Moore agreed, saying there was no evidence that noise associated with the sonar used in wind companies’ surveying could kill whales.
Conspiratorial thinking is common in anti-wind circles, according to J. Timmons Roberts, a professor of environmental studies and sociology at Brown University and a lead author of the Brown report, which reveals links between fossil fuel interests and climate denial think tanks — a dynamic that has pushed the movement against wind and its theories about whale mortalities into the mainstream.

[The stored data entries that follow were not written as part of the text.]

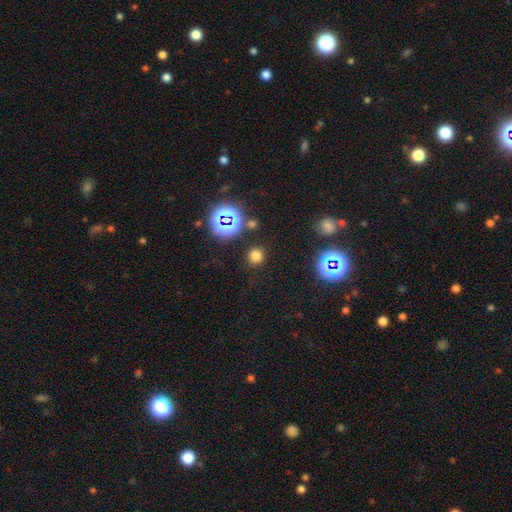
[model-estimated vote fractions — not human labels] Smooth or featured?
  - smooth: 71% *
  - star or artifact: 23%
  - featured or disk: 5%
How rounded?
  - round: 91% *
  - in between: 8%
  - cigar-shaped: 1%
Merging?
  - none: 88% *
  - minor disturbance: 6%
  - major disturbance: 3%
  - merger: 3%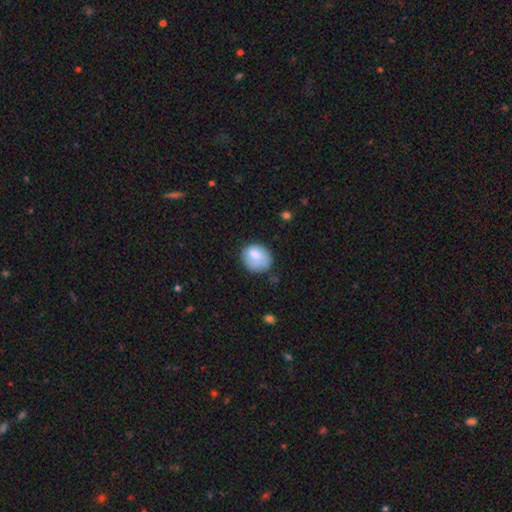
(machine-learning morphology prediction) Smooth or featured? smooth (77%)
How rounded? round (64%)
Merging? none (60%)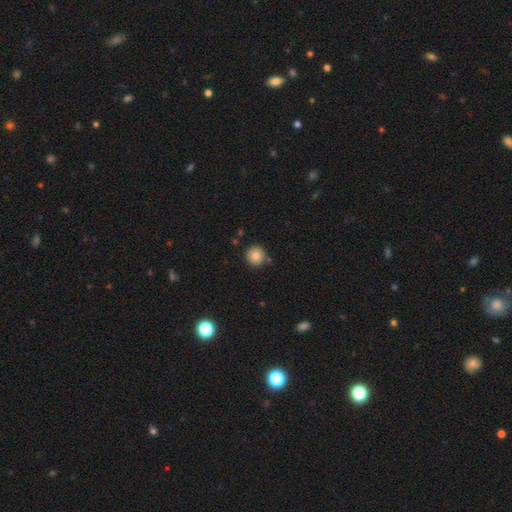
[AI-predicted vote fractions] A smooth galaxy with no disk features (83%) that is round (94%).

Vote fractions:
- Smooth or featured? smooth: 83% / star or artifact: 10% / featured or disk: 7%
- How rounded? round: 94% / in between: 5% / cigar-shaped: 1%
- Merging? none: 83% / minor disturbance: 9% / merger: 6% / major disturbance: 2%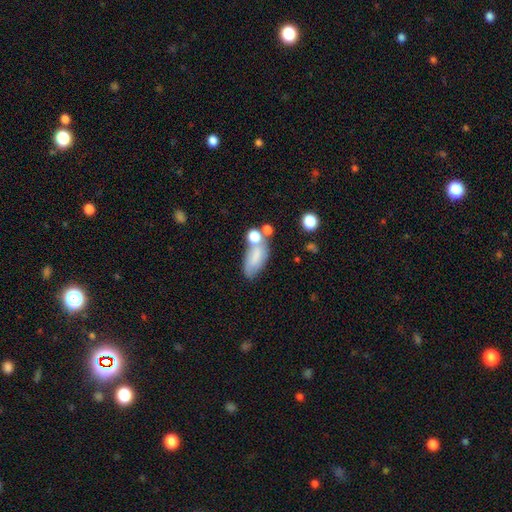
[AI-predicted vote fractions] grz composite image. It shows a smooth galaxy with no disk features (69%) that is in between round and cigar-shaped (83%). Merging: none (39%).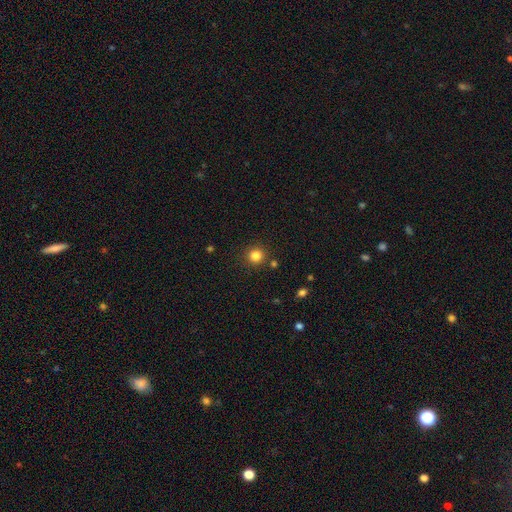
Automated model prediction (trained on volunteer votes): smooth-or-featured: smooth: 83% | star or artifact: 13% | featured or disk: 5%
  how-rounded: round: 93% | in between: 6% | cigar-shaped: 1%
  merging: none: 87% | minor disturbance: 6% | merger: 4% | major disturbance: 2%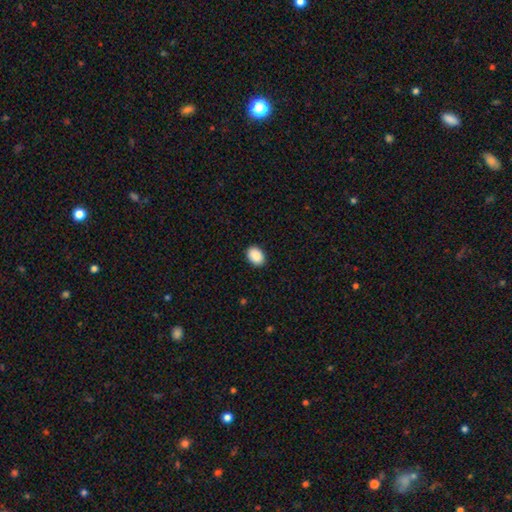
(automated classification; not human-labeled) This is clearly a smooth galaxy (91%). How rounded: likely in between (75%). Merging: clearly none (90%).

As more details surrounding the death of Whale #5120’s death become available, misinformation has only grown. As of press time on Feb. 6, 80 percent of commenters on the latest NOAA Fisheries Facebook update on the whale’s death claim the report is falsified, and many comments argue that wind energy is to blame.
As for #5120 herself, she will be laid to rest by the Wampanoag Tribe of Gay Head (Aquinnah) once the appropriate ceremonies are performed. The tribe wrote in a statement, “Wampanoag People consider the whales to be our ancestors … May this Daughter of The People of the First Light rest easy and be at peace.”
Editor’s note: An earlier version of this article, published in print on Feb. 8, stated that ACK for Whales is part of the American Coalition for Ocean Protection. It now appears that the Nantucket group has withdrawn from membership in that coalition.